▶ [Available data]
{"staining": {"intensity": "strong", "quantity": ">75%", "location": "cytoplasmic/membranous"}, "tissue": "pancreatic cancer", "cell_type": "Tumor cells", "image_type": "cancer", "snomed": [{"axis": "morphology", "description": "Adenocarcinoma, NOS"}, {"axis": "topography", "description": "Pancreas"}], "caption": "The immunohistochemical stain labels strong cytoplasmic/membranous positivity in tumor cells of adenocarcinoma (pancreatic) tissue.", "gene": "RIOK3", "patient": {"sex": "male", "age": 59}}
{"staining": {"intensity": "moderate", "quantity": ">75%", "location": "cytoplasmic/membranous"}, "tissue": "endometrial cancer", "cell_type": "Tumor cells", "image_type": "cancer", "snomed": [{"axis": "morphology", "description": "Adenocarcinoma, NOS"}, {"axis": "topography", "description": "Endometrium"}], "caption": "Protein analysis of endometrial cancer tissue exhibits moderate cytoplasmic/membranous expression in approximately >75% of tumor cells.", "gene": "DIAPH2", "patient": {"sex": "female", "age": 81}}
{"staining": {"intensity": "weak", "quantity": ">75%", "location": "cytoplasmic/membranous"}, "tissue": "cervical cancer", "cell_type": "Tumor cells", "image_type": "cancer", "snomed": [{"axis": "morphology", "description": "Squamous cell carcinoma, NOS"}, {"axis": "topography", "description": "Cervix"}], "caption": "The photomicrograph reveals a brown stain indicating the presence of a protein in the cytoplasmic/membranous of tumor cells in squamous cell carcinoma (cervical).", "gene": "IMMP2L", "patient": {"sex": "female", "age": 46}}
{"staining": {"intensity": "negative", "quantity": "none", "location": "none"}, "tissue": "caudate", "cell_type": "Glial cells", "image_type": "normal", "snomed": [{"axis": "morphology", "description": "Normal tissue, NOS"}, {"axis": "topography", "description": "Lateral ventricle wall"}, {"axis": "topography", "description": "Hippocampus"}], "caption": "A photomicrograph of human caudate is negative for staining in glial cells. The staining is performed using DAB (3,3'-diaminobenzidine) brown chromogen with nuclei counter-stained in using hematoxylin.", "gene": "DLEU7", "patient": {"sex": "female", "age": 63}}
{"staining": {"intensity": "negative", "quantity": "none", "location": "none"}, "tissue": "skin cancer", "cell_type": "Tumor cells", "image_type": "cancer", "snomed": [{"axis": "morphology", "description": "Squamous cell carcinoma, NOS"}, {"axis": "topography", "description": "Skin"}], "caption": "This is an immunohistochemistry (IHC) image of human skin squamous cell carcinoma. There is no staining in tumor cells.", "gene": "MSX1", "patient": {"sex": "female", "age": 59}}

▶ [Directions] Your task is to reproduce all of the records exactly.

▶ [Written solution]
{"staining": {"intensity": "strong", "quantity": ">75%", "location": "cytoplasmic/membranous"}, "tissue": "pancreatic cancer", "cell_type": "Tumor cells", "image_type": "cancer", "snomed": [{"axis": "morphology", "description": "Adenocarcinoma, NOS"}, {"axis": "topography", "description": "Pancreas"}], "caption": "The immunohistochemical stain labels strong cytoplasmic/membranous positivity in tumor cells of adenocarcinoma (pancreatic) tissue.", "gene": "RIOK3", "patient": {"sex": "male", "age": 59}}
{"staining": {"intensity": "moderate", "quantity": ">75%", "location": "cytoplasmic/membranous"}, "tissue": "endometrial cancer", "cell_type": "Tumor cells", "image_type": "cancer", "snomed": [{"axis": "morphology", "description": "Adenocarcinoma, NOS"}, {"axis": "topography", "description": "Endometrium"}], "caption": "Protein analysis of endometrial cancer tissue exhibits moderate cytoplasmic/membranous expression in approximately >75% of tumor cells.", "gene": "DIAPH2", "patient": {"sex": "female", "age": 81}}
{"staining": {"intensity": "weak", "quantity": ">75%", "location": "cytoplasmic/membranous"}, "tissue": "cervical cancer", "cell_type": "Tumor cells", "image_type": "cancer", "snomed": [{"axis": "morphology", "description": "Squamous cell carcinoma, NOS"}, {"axis": "topography", "description": "Cervix"}], "caption": "The photomicrograph reveals a brown stain indicating the presence of a protein in the cytoplasmic/membranous of tumor cells in squamous cell carcinoma (cervical).", "gene": "IMMP2L", "patient": {"sex": "female", "age": 46}}
{"staining": {"intensity": "negative", "quantity": "none", "location": "none"}, "tissue": "caudate", "cell_type": "Glial cells", "image_type": "normal", "snomed": [{"axis": "morphology", "description": "Normal tissue, NOS"}, {"axis": "topography", "description": "Lateral ventricle wall"}, {"axis": "topography", "description": "Hippocampus"}], "caption": "A photomicrograph of human caudate is negative for staining in glial cells. The staining is performed using DAB (3,3'-diaminobenzidine) brown chromogen with nuclei counter-stained in using hematoxylin.", "gene": "DLEU7", "patient": {"sex": "female", "age": 63}}
{"staining": {"intensity": "negative", "quantity": "none", "location": "none"}, "tissue": "skin cancer", "cell_type": "Tumor cells", "image_type": "cancer", "snomed": [{"axis": "morphology", "description": "Squamous cell carcinoma, NOS"}, {"axis": "topography", "description": "Skin"}], "caption": "This is an immunohistochemistry (IHC) image of human skin squamous cell carcinoma. There is no staining in tumor cells.", "gene": "MSX1", "patient": {"sex": "female", "age": 59}}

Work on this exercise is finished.